Friday, October 5, 2007

Bruce Docker: At the Base of the Hickory Tree

The sharp contrast between the yellow and the black creates an unexpected effect of collage: the leaves appear as if inlaid into the board, as a foreign body. Correspondingly, the shadows seem to have been cut out from the surface. It only takes a small step to conjure up that the cut out pieces are the leaves, basically relocated from one layer to create another. If this indeed were a collage, the process would denote a clever trick of economy and maximal utilization of available materials. But since it is not, I tend to consider this allusion as a more poetic, inspirational and less controlled method of portraying the play of light and shadow on a small but very saturated floral area. Overall, this might be the artist's painterly version of the "flesh from the flesh" idiom.

The ragged edges of the shadows remind of what appears on a movie screen when the film starts to burn during projection.
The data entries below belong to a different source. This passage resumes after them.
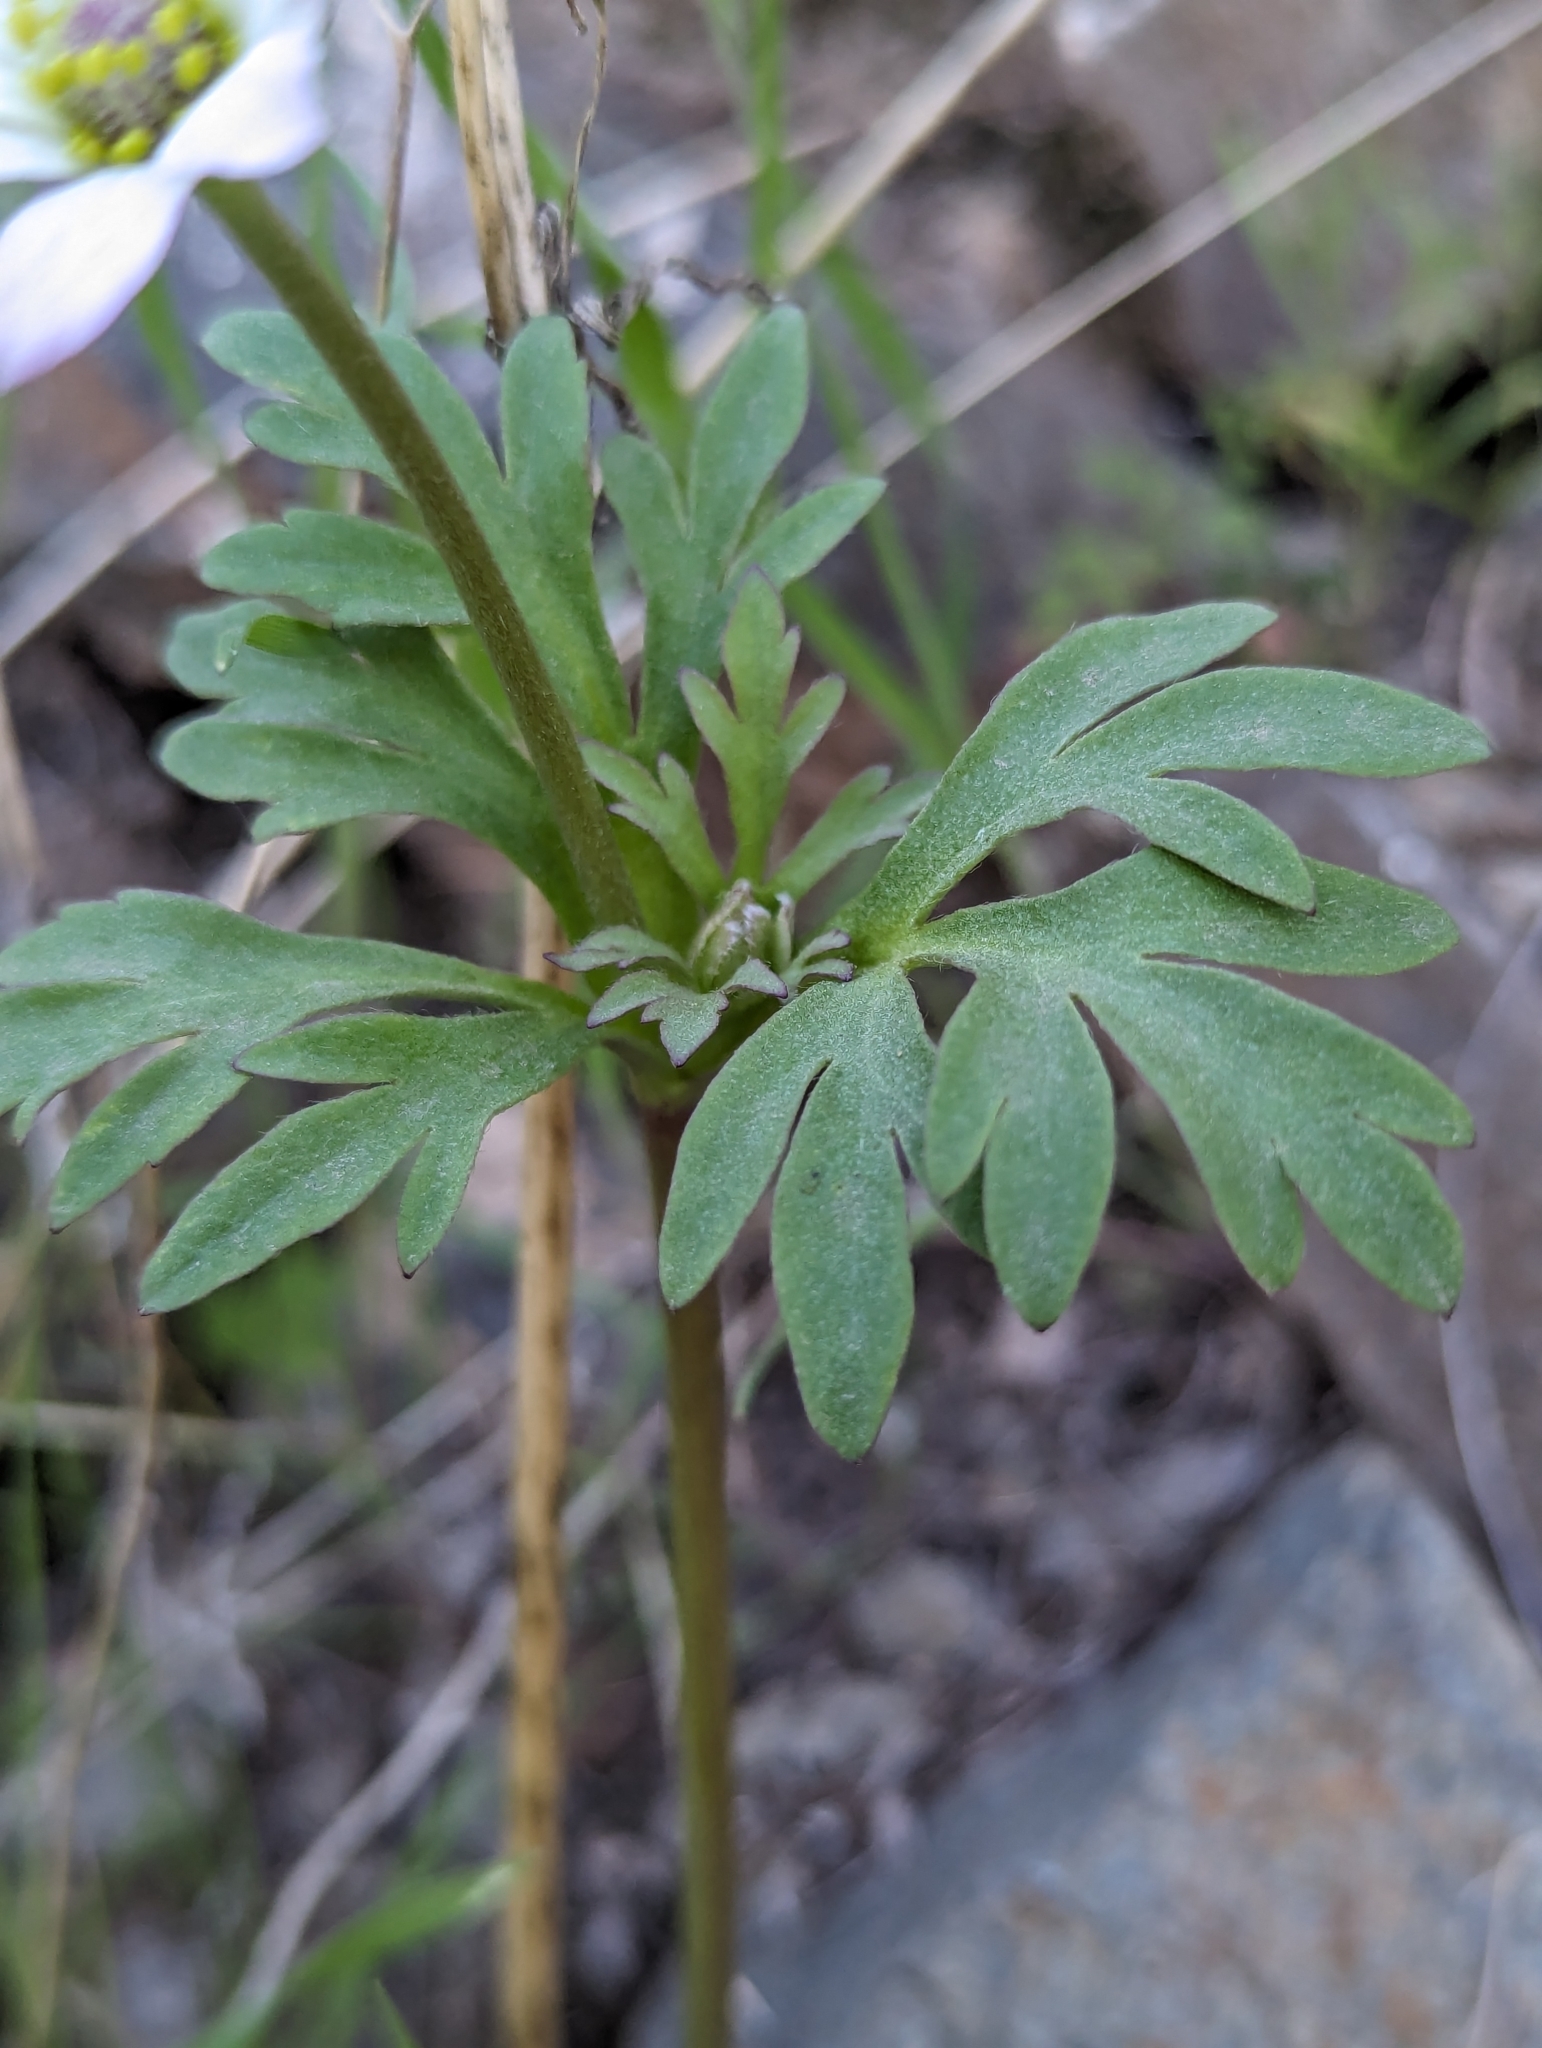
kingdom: Plantae
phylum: Tracheophyta
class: Magnoliopsida
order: Ranunculales
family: Ranunculaceae
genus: Anemone
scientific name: Anemone tuberosa
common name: Desert anemone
This resemblance triggers the unusual tension resulting from looking at something that is about to be lost, like a last moment opportunity -- and thus, by invoking yet another art form, the artist conveys the momentariness of the scene, as well as his own passing perception of it, not unlike in impressionism. As a side effect, the heat of the sun, which forms the blinding yellows and whites and consequently the shadows, may be additionally envisioned through the association with the technical trouble of overheating. The power of allusion adds up to that of color. As to the colors, I think it's quite amazing how black, usually assigned auxiliary roles, is employed just as actively as any other hue, becoming an active participant in the unfolding scene.

I have always had faith in extreme close-ups such as this one. They have their own charm, ensuing from the amount of detail concentrated on the very limited space -- the very essence of the presented theme. And though this piece is a miniature both in size and theme, it is not such in the aesthetic implications, which may be rich and vast, and which hold their own when compared to any regular landscape. The seemingly untidy and random composition carries an important and adequately self-important message of the beauty of nature; of how it can be found in almost any surroundings. The untidiness is a superficial camouflage of the well thought-out plan that constitutes this painting. Hence, the artist achieves what may be the primary goal of every painter: to make it look easy what was difficult to accomplish.